The district attorney asked for justice, but warned the jury not to be misguided by sympathy. He said Mrs. Krueger was just as guilty as her sons. She gave the signal for
(continued on page 8)

the fatal volley, he said.

The Court’s Instructions
Judge O’Neill then read his instructions to the jury. As had been forecasted in The Times last week, he provided for but one degree of guilt, murder in the first degree, punishment for which is fixed by the Wisconsin statutes as imprisonment for life. The instructions clearly defined the law bearing on the case.

The case went to the jury at six o’clock Thursday evening.


Sentence is Pronounced
It had not been expected that sentence would be pronounced immediately, but Judge O’Neill decided to do this Saturday morning at ten o’clock, at which time the two convicted men were brought into the court room.

Both replied to the judge’s query that they had nothing to say why sentence should not be pronounced at that time.

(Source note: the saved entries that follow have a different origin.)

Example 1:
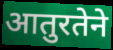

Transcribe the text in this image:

आतुरतेने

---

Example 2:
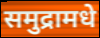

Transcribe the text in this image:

समुद्रामधे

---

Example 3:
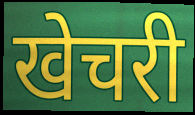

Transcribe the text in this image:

खेचरी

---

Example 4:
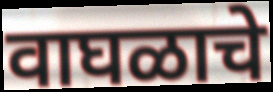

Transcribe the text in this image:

वाघळाचे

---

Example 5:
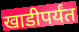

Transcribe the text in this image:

खाडीपर्यंत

“It is impossible for me to understand your actions,” said Judge O’Neill. “You have set yourselves up to defy the laws and officers of your country and even resorted to murder to do this. On the part of Russian anarchists your action might be understood, but for men of your intelligence and education to do this is beyond my comprehension. I wish the evidence had been such that the jury might have found a verdict in your favor. I hope you will make good records in prison and it may be possible that at some future time mercy may be extended to you. The court will keep your case in mind. It is the judgment of this court that you be confined to hard labor in the state prison at Waupun for the period of your natural lives.”

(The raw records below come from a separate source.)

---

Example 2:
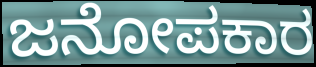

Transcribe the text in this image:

ಜನೋಪಕಾರ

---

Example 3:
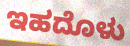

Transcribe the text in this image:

ಇಹದೊಳು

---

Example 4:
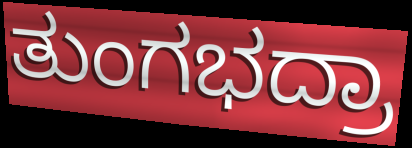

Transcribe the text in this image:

ತುಂಗಭದ್ರಾ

Attorney John W, Reynolds for the defense, previous to the pronouncing of sentence, made a formal motion for a new trial, but said he was not ready to argue it at that time. The motion will be argued in two weeks. As grounds for this motion, Mr. Reynolds gave the refusal of the court to give instructions asked by the defense, the overruling of the defendant’s motion to dismiss the defendants at the conclusion of the state’s testimony and the exclusive of certain evidence on the part of the defense.

Mr. Reynolds also asked for an arrest of judgment, pending the arguing of the motion for a new trial, but the court overruled the motion.

Sheriff Weaver, with J.J. Irvine, George Ure, Edward Kutchera and George Rude, left on the 1:35 train Saturday afternoon with the prisoners. They were transferred to the Soo line at Marshfield.

Both the prisoners had a haggard appearance when they appeared for sentence and evidently had slept little the night before. They were unshaven and their appearance was in direct contrast with their appearance throughout the trial. When taken from the jail to the trail, they were handcuffed together.